What you have to do:
All that should be output is the block of lines below from the line with "image demonstrates no" to the line with "shows no protein", both included, exactly as written.

....

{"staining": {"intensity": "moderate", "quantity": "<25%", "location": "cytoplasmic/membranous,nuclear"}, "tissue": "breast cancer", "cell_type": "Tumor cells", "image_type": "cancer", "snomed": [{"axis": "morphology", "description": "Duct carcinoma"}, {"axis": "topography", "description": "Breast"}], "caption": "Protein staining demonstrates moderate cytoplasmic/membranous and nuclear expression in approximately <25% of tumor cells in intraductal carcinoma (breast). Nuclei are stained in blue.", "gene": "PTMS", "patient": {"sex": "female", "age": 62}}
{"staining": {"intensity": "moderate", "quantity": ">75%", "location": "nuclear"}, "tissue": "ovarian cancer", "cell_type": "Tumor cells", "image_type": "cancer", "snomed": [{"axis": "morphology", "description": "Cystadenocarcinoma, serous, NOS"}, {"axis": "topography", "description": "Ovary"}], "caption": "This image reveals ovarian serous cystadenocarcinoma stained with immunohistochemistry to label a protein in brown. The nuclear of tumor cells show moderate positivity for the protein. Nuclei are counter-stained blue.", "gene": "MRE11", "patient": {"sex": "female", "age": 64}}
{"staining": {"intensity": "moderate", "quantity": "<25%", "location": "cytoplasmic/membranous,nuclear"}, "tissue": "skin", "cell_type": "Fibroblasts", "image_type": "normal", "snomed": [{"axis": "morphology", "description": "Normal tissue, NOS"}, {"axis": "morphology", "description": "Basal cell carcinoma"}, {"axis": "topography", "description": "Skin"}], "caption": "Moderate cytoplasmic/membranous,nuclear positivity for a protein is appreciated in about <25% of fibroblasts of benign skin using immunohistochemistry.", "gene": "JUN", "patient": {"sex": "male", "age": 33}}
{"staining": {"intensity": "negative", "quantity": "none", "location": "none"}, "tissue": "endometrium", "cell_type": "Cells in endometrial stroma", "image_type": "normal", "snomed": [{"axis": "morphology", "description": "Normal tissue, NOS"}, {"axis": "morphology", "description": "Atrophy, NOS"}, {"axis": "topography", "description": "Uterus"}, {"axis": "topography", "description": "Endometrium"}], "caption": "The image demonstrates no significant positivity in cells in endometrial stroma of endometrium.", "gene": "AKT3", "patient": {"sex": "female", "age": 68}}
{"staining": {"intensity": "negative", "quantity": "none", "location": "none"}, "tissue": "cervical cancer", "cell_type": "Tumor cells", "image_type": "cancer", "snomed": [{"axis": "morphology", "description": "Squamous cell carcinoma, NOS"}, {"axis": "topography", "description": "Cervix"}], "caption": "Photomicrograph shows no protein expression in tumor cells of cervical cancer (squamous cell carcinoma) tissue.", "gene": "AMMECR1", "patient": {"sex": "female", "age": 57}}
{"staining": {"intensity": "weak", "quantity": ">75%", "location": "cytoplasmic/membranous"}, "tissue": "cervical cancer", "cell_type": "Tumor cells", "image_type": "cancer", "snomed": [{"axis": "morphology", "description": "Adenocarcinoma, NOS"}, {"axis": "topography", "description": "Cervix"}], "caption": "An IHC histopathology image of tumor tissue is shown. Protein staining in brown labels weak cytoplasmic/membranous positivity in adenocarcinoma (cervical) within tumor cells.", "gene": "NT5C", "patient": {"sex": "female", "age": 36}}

....

Solution to this problem:
{"staining": {"intensity": "negative", "quantity": "none", "location": "none"}, "tissue": "endometrium", "cell_type": "Cells in endometrial stroma", "image_type": "normal", "snomed": [{"axis": "morphology", "description": "Normal tissue, NOS"}, {"axis": "morphology", "description": "Atrophy, NOS"}, {"axis": "topography", "description": "Uterus"}, {"axis": "topography", "description": "Endometrium"}], "caption": "The image demonstrates no significant positivity in cells in endometrial stroma of endometrium.", "gene": "AKT3", "patient": {"sex": "female", "age": 68}}
{"staining": {"intensity": "negative", "quantity": "none", "location": "none"}, "tissue": "cervical cancer", "cell_type": "Tumor cells", "image_type": "cancer", "snomed": [{"axis": "morphology", "description": "Squamous cell carcinoma, NOS"}, {"axis": "topography", "description": "Cervix"}], "caption": "Photomicrograph shows no protein expression in tumor cells of cervical cancer (squamous cell carcinoma) tissue.", "gene": "AMMECR1", "patient": {"sex": "female", "age": 57}}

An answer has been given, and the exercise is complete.